Monday, June 3, 2013

Before You Suck: The Oral sex - Cancer Link

It is an open secret: more couples are partaking in oral sex. That is both fellatio and cunnilingus, which is where couples orally stimulate each other’s erotic zones. Its dope and already its being described as the new "good night kiss."

Oral sex has come to be popular with those that don’t want to risk getting pregnant; those that have premature ejaculation issues also try to use cunnilingus to help their partners get an orgasm – at least. Some are just copycats of Hollywood.

At least 54 percent of teenage girls in America are reported to have had oral sex and the trends keep going up with each new poll. In Malawi, in the university corridors and the middle class neighbourhoods where youths almost behave like Americans, the picture is likely to be the same.

As oral sex becomes the new goodnight kiss, there is a gloomy picture coming into the horizon: people who partake in oral sex are almost nine times likely to get oropharyngeal cancer, that is cancer of the mouth or throat.

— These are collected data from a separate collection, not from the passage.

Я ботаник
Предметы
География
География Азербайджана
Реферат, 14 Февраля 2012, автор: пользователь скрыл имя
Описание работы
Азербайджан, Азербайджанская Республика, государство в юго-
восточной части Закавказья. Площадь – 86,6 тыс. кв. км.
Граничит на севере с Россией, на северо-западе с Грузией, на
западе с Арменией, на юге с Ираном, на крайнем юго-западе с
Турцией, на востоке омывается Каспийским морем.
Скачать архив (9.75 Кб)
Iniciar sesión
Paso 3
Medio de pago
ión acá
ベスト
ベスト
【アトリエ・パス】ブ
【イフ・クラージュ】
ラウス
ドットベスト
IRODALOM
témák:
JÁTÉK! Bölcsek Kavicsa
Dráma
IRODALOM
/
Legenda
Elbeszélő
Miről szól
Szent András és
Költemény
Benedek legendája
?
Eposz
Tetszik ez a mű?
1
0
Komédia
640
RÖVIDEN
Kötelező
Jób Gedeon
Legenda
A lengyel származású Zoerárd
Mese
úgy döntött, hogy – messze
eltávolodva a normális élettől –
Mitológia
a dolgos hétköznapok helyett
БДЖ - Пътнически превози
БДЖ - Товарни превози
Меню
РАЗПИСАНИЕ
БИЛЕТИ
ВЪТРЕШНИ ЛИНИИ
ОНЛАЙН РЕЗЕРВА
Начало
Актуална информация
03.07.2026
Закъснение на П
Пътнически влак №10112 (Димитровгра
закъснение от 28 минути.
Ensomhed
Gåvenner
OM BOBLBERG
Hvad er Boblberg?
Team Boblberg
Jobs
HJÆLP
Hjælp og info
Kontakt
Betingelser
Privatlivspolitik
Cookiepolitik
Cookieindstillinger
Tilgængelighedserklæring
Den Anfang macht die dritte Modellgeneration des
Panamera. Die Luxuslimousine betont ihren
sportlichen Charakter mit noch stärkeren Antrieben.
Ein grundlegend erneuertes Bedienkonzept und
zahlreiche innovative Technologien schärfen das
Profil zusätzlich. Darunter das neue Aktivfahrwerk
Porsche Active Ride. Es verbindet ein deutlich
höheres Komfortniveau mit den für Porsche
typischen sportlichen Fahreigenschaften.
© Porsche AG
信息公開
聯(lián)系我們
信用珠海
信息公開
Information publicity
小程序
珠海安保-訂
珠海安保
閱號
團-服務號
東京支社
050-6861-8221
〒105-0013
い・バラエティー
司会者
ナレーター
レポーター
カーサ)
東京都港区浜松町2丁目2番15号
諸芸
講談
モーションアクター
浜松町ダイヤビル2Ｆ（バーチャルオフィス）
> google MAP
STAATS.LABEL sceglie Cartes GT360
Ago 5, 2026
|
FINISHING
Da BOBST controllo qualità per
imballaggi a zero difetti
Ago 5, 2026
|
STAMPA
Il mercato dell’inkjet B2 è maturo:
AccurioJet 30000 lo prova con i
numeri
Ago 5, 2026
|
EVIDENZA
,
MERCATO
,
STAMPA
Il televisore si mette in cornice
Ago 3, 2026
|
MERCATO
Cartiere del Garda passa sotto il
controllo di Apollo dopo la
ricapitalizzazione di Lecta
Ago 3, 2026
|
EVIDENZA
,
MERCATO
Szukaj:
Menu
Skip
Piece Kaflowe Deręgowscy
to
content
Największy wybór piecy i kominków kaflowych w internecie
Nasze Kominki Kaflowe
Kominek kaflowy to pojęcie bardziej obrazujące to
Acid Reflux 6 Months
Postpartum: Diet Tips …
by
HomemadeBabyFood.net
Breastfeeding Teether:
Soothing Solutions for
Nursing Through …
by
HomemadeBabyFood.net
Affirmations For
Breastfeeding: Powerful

Time Magazine reported on a May 2007 Survey  by the New England Journal of Medicine (NEJM) which showed that men and women who reported having six or more oral-sex partners during their lifetime had a nearly ninefold increased risk of developing cancer of the tonsils or at the base of the tongue.

Dr Beatrice Mwagomba is the Program Manager for Non-Communicable Diseases & Mental Health in the Ministry of Health. I asked her if at all there is a cancer risk in oral sex.

“Yes, there is documented evidence on association between oral sex and cancer of the mouth or throat but not necessarily a cause-effect relationship.

“... [this happens] through the transmission [during oral sex] of a human papilloma virus (HPV) which is also strongly associated with cervical cancer and genital warts,” said Mwagomba in an email interview.

Now that is some serious bad news. What would modern sex be without oral sex?  How serious and widespread is this HPV anyway?

Well, The Centres for Disease Control and Prevention approximates that 80 percent of women in the U.S. have been exposed to the virus by age 50; an estimate that some researchers think is low. As for men, the figure is likely to be higher since they easily get infected by HPV.

Men’s Journal Magazine reported last year that rates of HPV-related throat cancer had risen 225 percent in the previous 16 years in the USA, with men suffering the most cases. Researchers pointed to the increasing popularity of oral sex as the cause if the rise.

The HPV was commonly known as the cause of cervical cancers, but with new studies, it appears men are as much at risk as women. There is a vaccine for HPV but it is not clear if the cervical cancer vaccine can be used on men too.

There is little one can do to prevent HPV infection, most carriers have no symptoms and once infected the body can purge the virus naturally if you are lucky, otherwise, behaviour change is the prevention.

Sex might not be the same again without oral sex but not all hope is lost if you are a black person: A 2009 study found that white men are almost nine times as likely as black men to suffer HPV-related oral cancers. That is a big enough excuse to go down on her tonight – if you are black!